Most of us wouldn’t want to work outside for hours in icy conditions, but for Alaska’s Arctic soldiers, it’s the perfect time to put their skills to the test. There are training activities they can only do during the winter.


The 2-377th Parachute Field Artillery Regiment held a live-fire exercise Tuesday. They’re the U.S. Army’s only Arctic airborne artillery unit. They dropped a howitzer gun out of the back of a C-17 and then jumped after it. They had 35 minutes to put the gun together and get it ready to fire.


“In just over 26 minutes, they were able to de-rig the howitzer off of the platform, get the howitzer under action, make contact over the radio with our forward observers watching the impact area and be ready to shoot a live fire mission,” said battalion commander Lt. Col. Rick Johnson. “We’ve got some very rigorous time and accuracy standards and this is really our best training venue to kind of measure ourselves against that.”


It was only 10 degrees and the battlefield was covered in ice and snow, which can make meeting that time goal difficult.


“No individual task is harder, but really just the fatigue and all the little things add up to make it a bit more of a challenge,” Johnson said.

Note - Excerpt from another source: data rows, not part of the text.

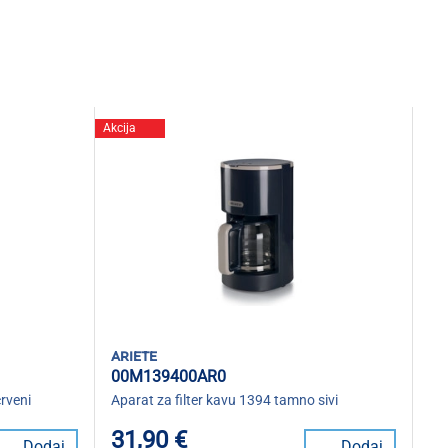
Akcija
ariete
00M139400AR0
rveni
Aparat za filter kavu 1394 tamno sivi
31,90 €
Dodaj
Dodaj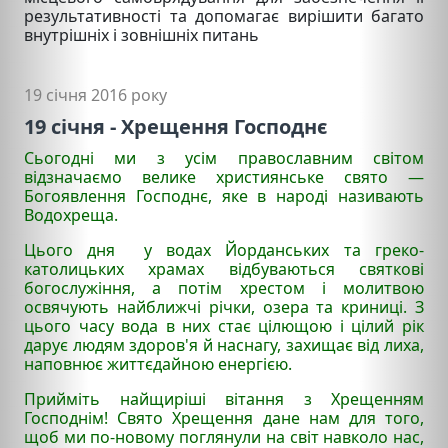
результативності та допомагає вирішити багато
внутрішніх і зовнішніх питань
19 січня 2016 року
19 січня - Хрещення Господнє
Сьогодні ми з усім православним світом
відзначаємо велике християнське свято —
Богоявлення Господнє, яке в народі називають
Водохреща.
Цього дня у водах Йорданських та греко-
католицьких храмах відбуваються святкові
богослужіння, а потім хрестом і молитвою
освячують найближчі річки, озера та криниці. З
цього часу вода в них стає цілющою і цілий рік
дарує людям здоров'я й наснагу, захищає від лиха,
наповнює життєдайною енергією.
Прийміть найщиріші вітання з Хрещенням
Господнім! Свято Хрещення дане нам для того,
щоб ми по-новому поглянули на світ навколо нас,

The soldiers can only fire live rounds into Eagle River Flats during the winter. The Environmental Protection Agency says the ice must be at least five inches thick to prevent any environmental damage. The artillery regiment can use live rounds until March 31. If they want to train during the summer, they have to drive six hours north to Donnelly Training Area, which is just outside Delta Junction.